Don't be too hard on us here in the good ol' USA. Part of the problem is just how big and varied the country is. And some of the layer of regulation and taxation are the vestiges of when we were a functioning federalist republic. You just couldn't operate and finance Georgia the way you do New York. And some of the rules concerning property use are in fact civil contracts written into deeds that you have to agree to when you buy the property.

There is no doubt though that we are no longer free. It's very sad.

Along this same line though, the Alabama state senate has passed a bill attempting to get the state out of marriage. It's a weird little half measure but it's an interesting attempt.
 
Zec, I'm not being hard on the USA, I recognise the reasons for the complexity, I'm just talking about the end result. Given the global readership of the forum, I pointed out that the complexity dealt with in an interview like this isn't necessarily directly relevant to readers outside the USA, because for various reasons US laws are uniquely convoluted. This interview is very relevant to people in the USA, and has some useful points for people outside.

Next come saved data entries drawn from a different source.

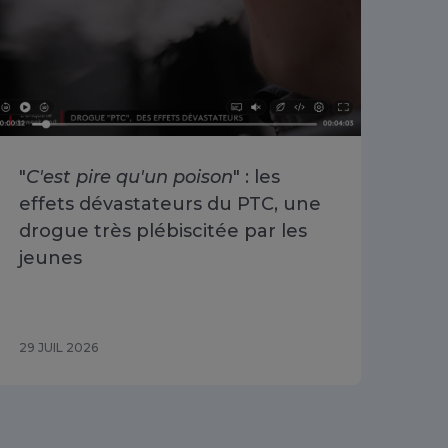
"
C'est pire qu'un poison
" : les
«
O
effets dévastateurs du PTC, une
se 
drogue très plébiscitée par les
Cha
jeunes
du 
29 JUIL 2026
29 J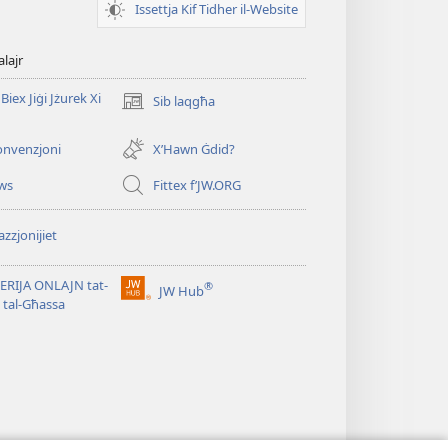
Issettja Kif Tidher il-Website
alajr
Biex Jiġi Jżurek Xi
Sib laqgħa
(opens
new
window)
onvenzjoni
X’Hawn Ġdid?
ws
Fittex f’JW.ORG
zzjonijiet
ERIJA ONLAJN tat-
®
JW Hub
(opens
i tal-Għassa
new
window)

The more I look into the legal side of polygamy, the more I find that most things that are written about it online are completely irrelevant to me, as they're from a US legal perspective, and US law is far more different to our own, and presumably that of other Commonwealth countries, than I ever imagined before delving into this.

And none of us are free. The USA just has the strongest propaganda to convince the peons that they are free, and too many people fall for it.